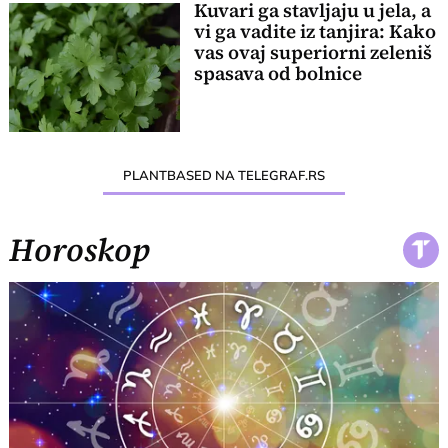
Kuvari ga stavljaju u jela, a
vi ga vadite iz tanjira: Kako
vas ovaj superiorni zeleniš
spasava od bolnice
PLANTBASED NA TELEGRAF.RS
Horoskop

■ ■ ■ ■ ■

Job:
In the answer, all of the material should appear exactly as given, with no picture carried over.

Exercise response:
Kuvari ga stavljaju u jela, a
vi ga vadite iz tanjira: Kako
vas ovaj superiorni zeleniš
spasava od bolnice
PLANTBASED NA TELEGRAF.RS
Horoskop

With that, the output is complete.